#### [EXERCISE]
Count the lines in the material below that contain the word "data". Reply with the number alone.

#### [RECORD EXTRACTS]
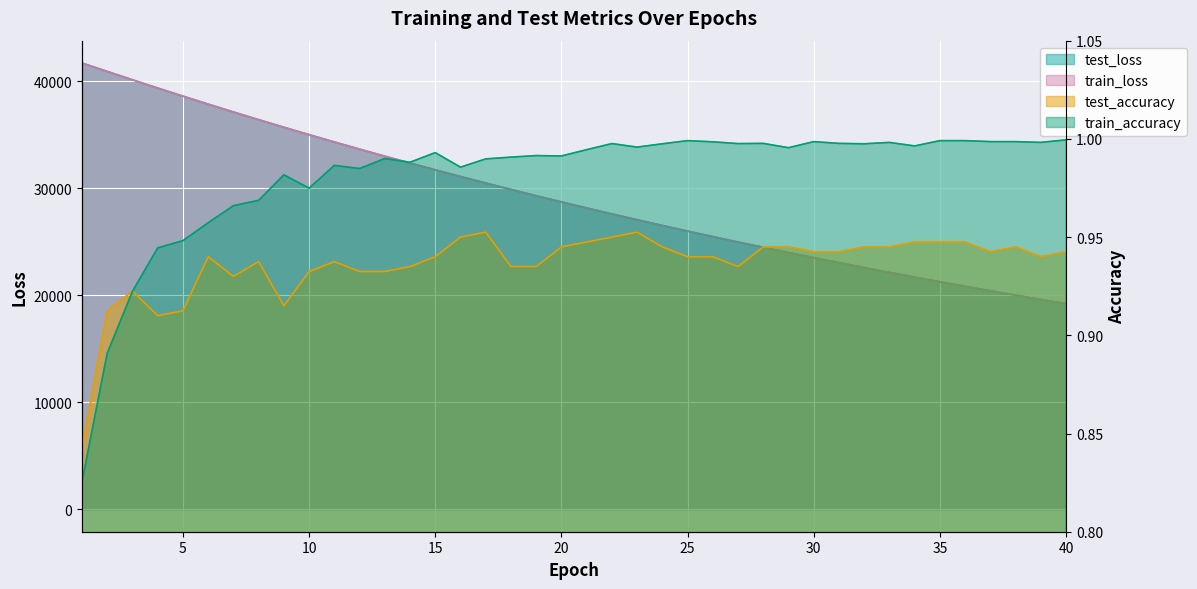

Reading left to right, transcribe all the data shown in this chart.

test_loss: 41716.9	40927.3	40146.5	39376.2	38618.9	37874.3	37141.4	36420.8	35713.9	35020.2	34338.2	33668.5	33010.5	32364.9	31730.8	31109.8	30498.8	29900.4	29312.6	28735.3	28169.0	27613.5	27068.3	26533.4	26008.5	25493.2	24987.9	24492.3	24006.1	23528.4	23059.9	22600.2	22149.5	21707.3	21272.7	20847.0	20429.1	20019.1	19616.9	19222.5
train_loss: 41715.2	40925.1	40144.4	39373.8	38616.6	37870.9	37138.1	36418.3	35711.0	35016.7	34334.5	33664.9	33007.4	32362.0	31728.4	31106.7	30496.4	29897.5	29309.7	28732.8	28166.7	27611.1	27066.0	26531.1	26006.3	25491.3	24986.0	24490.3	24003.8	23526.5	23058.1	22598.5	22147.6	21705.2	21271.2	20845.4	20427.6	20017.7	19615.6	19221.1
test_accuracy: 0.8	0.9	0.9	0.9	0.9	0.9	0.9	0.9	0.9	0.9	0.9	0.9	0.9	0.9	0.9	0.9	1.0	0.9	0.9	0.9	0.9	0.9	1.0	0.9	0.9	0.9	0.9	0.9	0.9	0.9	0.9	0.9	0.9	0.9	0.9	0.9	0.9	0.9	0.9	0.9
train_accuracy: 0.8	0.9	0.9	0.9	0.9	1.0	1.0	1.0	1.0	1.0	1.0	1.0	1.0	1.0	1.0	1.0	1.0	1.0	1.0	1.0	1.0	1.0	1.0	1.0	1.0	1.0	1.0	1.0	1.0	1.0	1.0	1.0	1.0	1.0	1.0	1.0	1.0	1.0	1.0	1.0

* * *

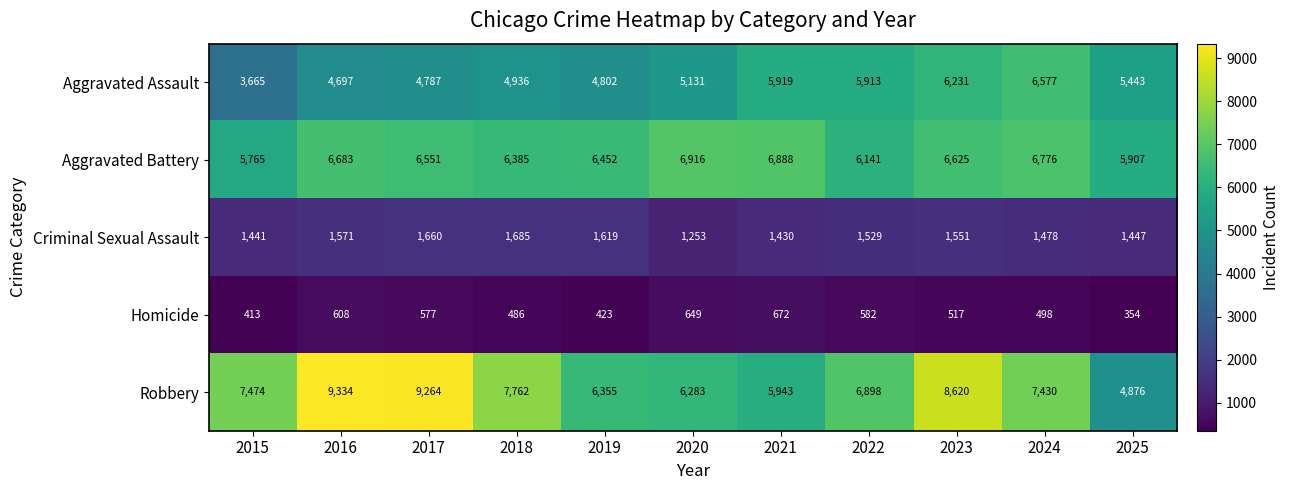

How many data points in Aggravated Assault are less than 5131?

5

#### [ANSWER SECTION]
2